JAKARTA – Kementerian Energi dan Sumber Daya Mineral (ESDM) menyatakan Standar Operasional Prosedur (SOP) atau petunjuk pelaksanaan untuk penetapan mitra pembangunan Pembangkit Listrik Tenaga Surya (PLTS) terapung Cirata telah selesai. Dengan begitu, PT PLN (Persero) melalui anak usahanya PT Pembangkit Jawa Bali (PJB) bisa segera menetapkan mitra dan melanjutkan pembangunan PLTS terapung pertama di Indonesia.

Arcandra Tahar, Wakil Menteri ESDM, menyatakan dengan adaya SOP ini Masdar yang sebelumnya pernah ditunjuk secara langsung akan mendapatkan previlese atau hak khusus dalam pemilihan mitra.

“Dua pekan lalu sudah dipanggil PLN. SOP-nya sudah selesai. Kan ditender, term and conditioin-nya bagaimana. Harga baru kan. Baru deh itu Masdar rights match. Tender dulu, dapat berapa. Nah, itu Masdar dapat privelese,” kata Arcandra di Kementerian ESDM, Jakarta, Kamis (28/3).

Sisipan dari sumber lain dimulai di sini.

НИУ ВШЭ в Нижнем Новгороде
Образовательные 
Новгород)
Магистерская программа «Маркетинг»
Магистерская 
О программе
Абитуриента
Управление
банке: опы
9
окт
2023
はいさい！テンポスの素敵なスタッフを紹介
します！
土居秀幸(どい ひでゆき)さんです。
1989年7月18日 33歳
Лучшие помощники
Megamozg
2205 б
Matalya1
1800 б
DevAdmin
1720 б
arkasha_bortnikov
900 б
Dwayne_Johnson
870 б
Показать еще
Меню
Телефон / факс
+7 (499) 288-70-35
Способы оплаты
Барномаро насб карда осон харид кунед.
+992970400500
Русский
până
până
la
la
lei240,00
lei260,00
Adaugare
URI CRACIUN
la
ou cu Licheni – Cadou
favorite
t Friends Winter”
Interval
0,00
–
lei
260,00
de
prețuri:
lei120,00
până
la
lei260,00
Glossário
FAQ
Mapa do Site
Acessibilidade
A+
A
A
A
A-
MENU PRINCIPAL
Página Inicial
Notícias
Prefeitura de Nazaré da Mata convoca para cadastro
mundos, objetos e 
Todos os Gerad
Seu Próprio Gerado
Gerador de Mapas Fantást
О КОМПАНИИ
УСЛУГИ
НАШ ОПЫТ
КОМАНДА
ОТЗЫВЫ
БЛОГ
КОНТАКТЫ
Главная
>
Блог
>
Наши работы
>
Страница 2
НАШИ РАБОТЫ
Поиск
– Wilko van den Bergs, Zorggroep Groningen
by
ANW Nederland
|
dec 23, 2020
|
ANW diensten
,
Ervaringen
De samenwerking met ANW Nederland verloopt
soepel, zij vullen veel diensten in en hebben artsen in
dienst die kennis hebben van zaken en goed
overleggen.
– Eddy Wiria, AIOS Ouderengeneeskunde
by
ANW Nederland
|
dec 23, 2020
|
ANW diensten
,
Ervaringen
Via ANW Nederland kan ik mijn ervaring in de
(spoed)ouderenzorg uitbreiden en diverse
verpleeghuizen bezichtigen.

Dengan adanya SOP baru ini, PJB menyeleggarakan tender, apabila sudah didapatkan perusahaan dengan penawaran paling sesuai dengan kriteria yang ditetapkan PJB,  Masdar bisa melakukan rights to match.

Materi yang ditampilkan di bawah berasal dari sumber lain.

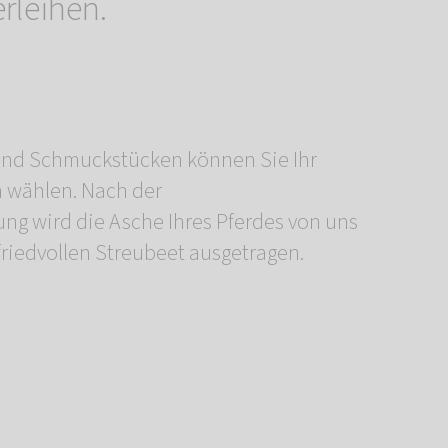
rleihen.
iedvollen Streubeet ausgetragen.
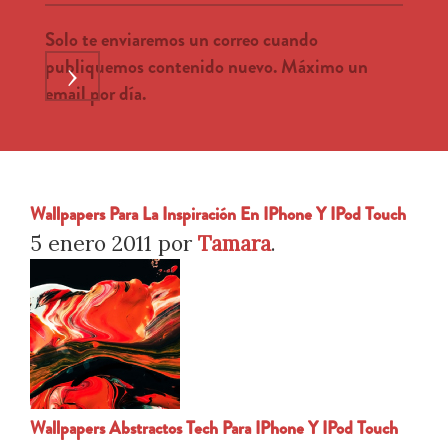
Solo te enviaremos un correo cuando
publiquemos contenido nuevo. Máximo un
›
email por día.
Wallpapers Para La Inspiración En IPhone Y IPod Touch
5 enero 2011
por
Tamara
.
Wallpapers Abstractos Tech Para IPhone Y IPod Touch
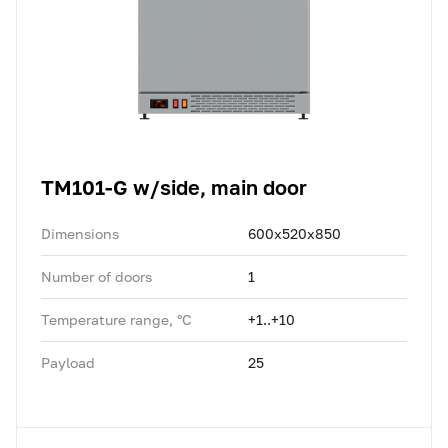
TM101-G w/side, main door
Dimensions
600x520x850
Number of doors
1
Temperature range, °C
+1..+10
Payload
25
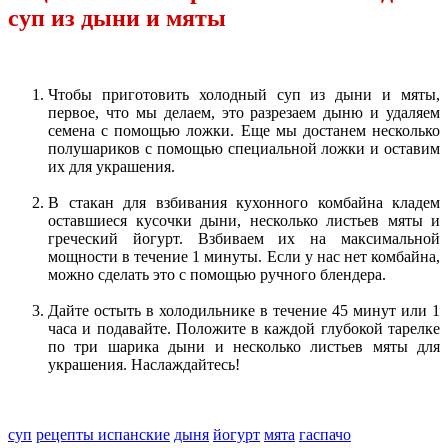
суп из дыни и мяты
Чтобы приготовить холодный суп из дыни и мяты,
первое, что мы делаем, это разрезаем дыню и удаляем
семена с помощью ложки. Еще мы достанем несколько
полушариков с помощью специальной ложки и оставим
их для украшения.
В стакан для взбивания кухонного комбайна кладем
оставшиеся кусочки дыни, несколько листьев мяты и
греческий йогурт. Взбиваем их на максимальной
мощности в течение 1 минуты. Если у нас нет комбайна,
можно сделать это с помощью ручного блендера.
Дайте остыть в холодильнике в течение 45 минут или 1
часа и подавайте. Положите в каждой глубокой тарелке
по три шарика дыни и несколько листьев мяты для
украшения. Наслаждайтесь!
суп
рецепты испанские
дыня
йогурт
мята
гаспачо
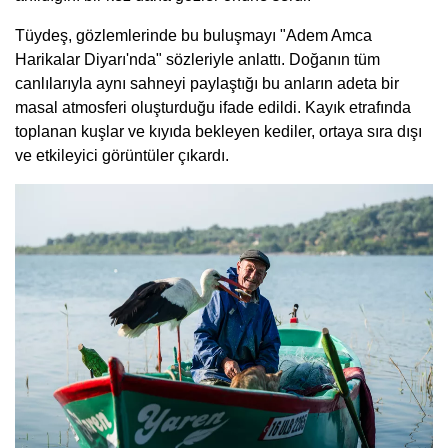
Tüydeş, gözlemlerinde bu buluşmayı "Adem Amca
Harikalar Diyarı'nda" sözleriyle anlattı. Doğanın tüm
canlılarıyla aynı sahneyi paylaştığı bu anların adeta bir
masal atmosferi oluşturduğu ifade edildi. Kayık etrafında
toplanan kuşlar ve kıyıda bekleyen kediler, ortaya sıra dışı
ve etkileyici görüntüler çıkardı.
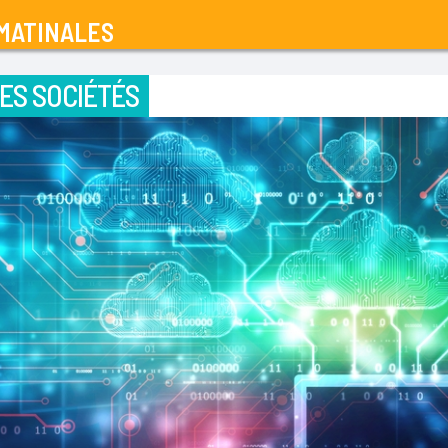
MATINALES
ES SOCIÉTÉS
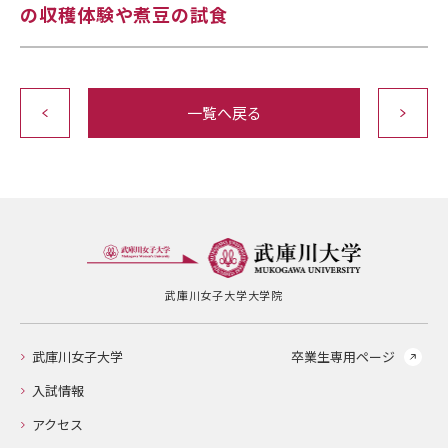
の収穫体験や煮豆の試食
一覧へ戻る
武庫川女子大学大学院
武庫川女子大学
卒業生専用ページ
入試情報
アクセス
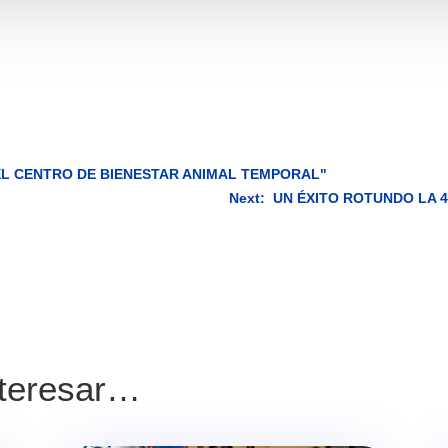
DEL CENTRO DE BIENESTAR ANIMAL TEMPORAL"
Next: UN ÉXITO ROTUNDO LA 
nteresar…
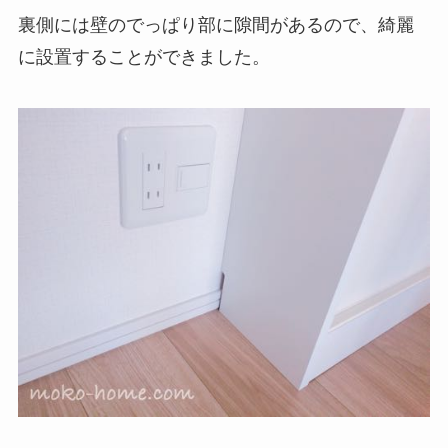
裏側には
壁のでっぱり部に隙間
があるので、綺麗
に設置することができました。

Artinya Masdar diberikan kesempatan untuk bersaing secara langsung dengan perusahaan pemenang tender. Jika Masdar sanggup menyamai proposal pemenang tender maka Masdar yang akan dipilih menjadi mitra PJB.

Masdar adalah anak usaha Mubadala asal Uni Emirat Arab yang fokus bergerak di sektor Energi Baru Terbarukan (EBT) semula adalah calon mitra tunggal sebagai bagian dari adanya kerja sama antar pemerintah Indonesia dan Uni Emriat Arab (UEA). Namun kemudian Masdar tidak lagi dipastikan menjadi partner, agar tidak mencederai Good Corporate Governance (GCG) dalam proses penetapan badan usaha pengembang pembangkit.

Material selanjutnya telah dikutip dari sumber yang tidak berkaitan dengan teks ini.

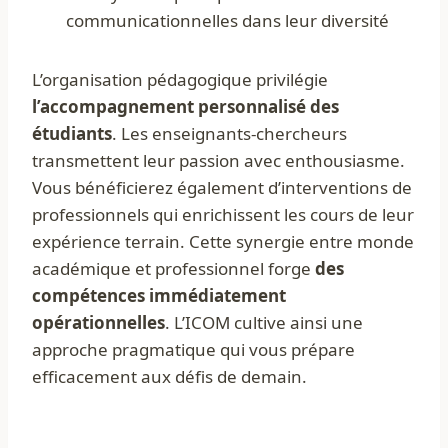
communicationnelles dans leur diversité
L’organisation pédagogique privilégie
l’accompagnement personnalisé des
étudiants
. Les enseignants-chercheurs
transmettent leur passion avec enthousiasme.
Vous bénéficierez également d’interventions de
professionnels qui enrichissent les cours de leur
expérience terrain. Cette synergie entre monde
académique et professionnel forge
des
compétences immédiatement
opérationnelles
. L’ICOM cultive ainsi une
approche pragmatique qui vous prépare
efficacement aux défis de demain.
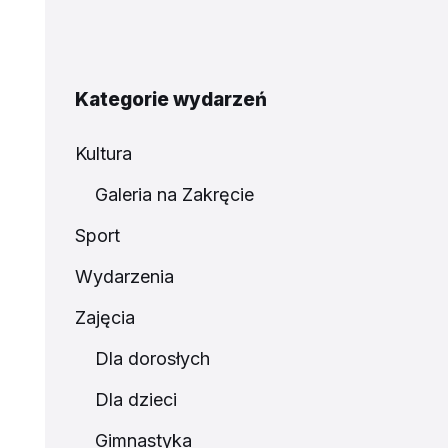
Kategorie wydarzeń
Kultura
Galeria na Zakręcie
Sport
Wydarzenia
Zajęcia
Dla dorosłych
Dla dzieci
Gimnastyka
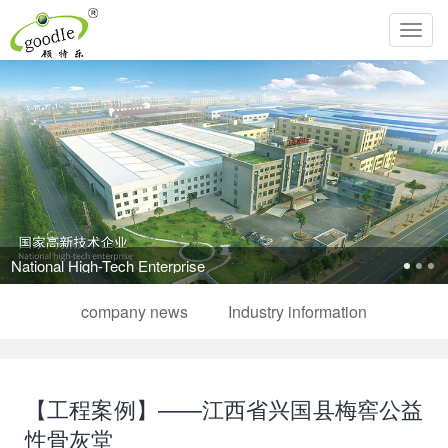
Toggl
navig
Pursue the perfection of life and inherit Chinese filial piety!
company news
Industry information
【工程案例】——江西省兴国县梅窖公益
性骨灰堂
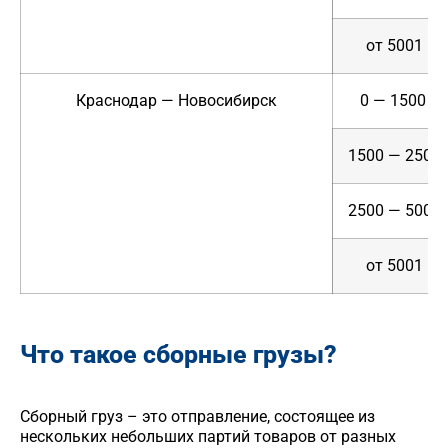
от 5001
Краснодар — Новосибирск
0 — 1500
1500 — 2500
2500 — 5000
от 5001
Что такое сборные грузы?
Сборный груз – это отправление, состоящее из
нескольких небольших партий товаров от разных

Perubahan mekanisme penetapan mitra berawal dari adanya aturan dalam Permen ESDM no 50 tahun 2017 yang tidak memperbolehkan proses penunjukkan secara langsung partner pembangunan pembangkit EBT. Atas dasar itu Masdar bahkan langsung menghadap ke PLN dan Kementerian ESDM untuk memastikan legalitas penunjukkannya sebagai mitra sebelumnya.

PLTS yang direncanakan emiliki kapasitas produksi listrik total 200 megawatt (MW) itu akan menelan investasi sekitar US$300 juta.

Pembangunan tahap I PLTS Terapung Cirata sebesar 50 MW dan ditargetkan beroperasi komersial (Commercial Operation Date/COD) seharusnya pada kuartal II 2019. Pada tahap 2 hingga 4 sebesar 150 MW direncanakan COD pada kuartal I 2020.

Arcandra menjelaskan bahwa SOP yang baru selesai disusun akan menjadi acuan untuk proses penetapan partner pembangunan pembangkit listrik yang diawali dengan komuniskasi antar pemerintah.

“Nanti buat selanjutnya, jadi SOP ini semacam acuan kalau ada lagi G to G sebagai payungnya,” ujarnya. (RI).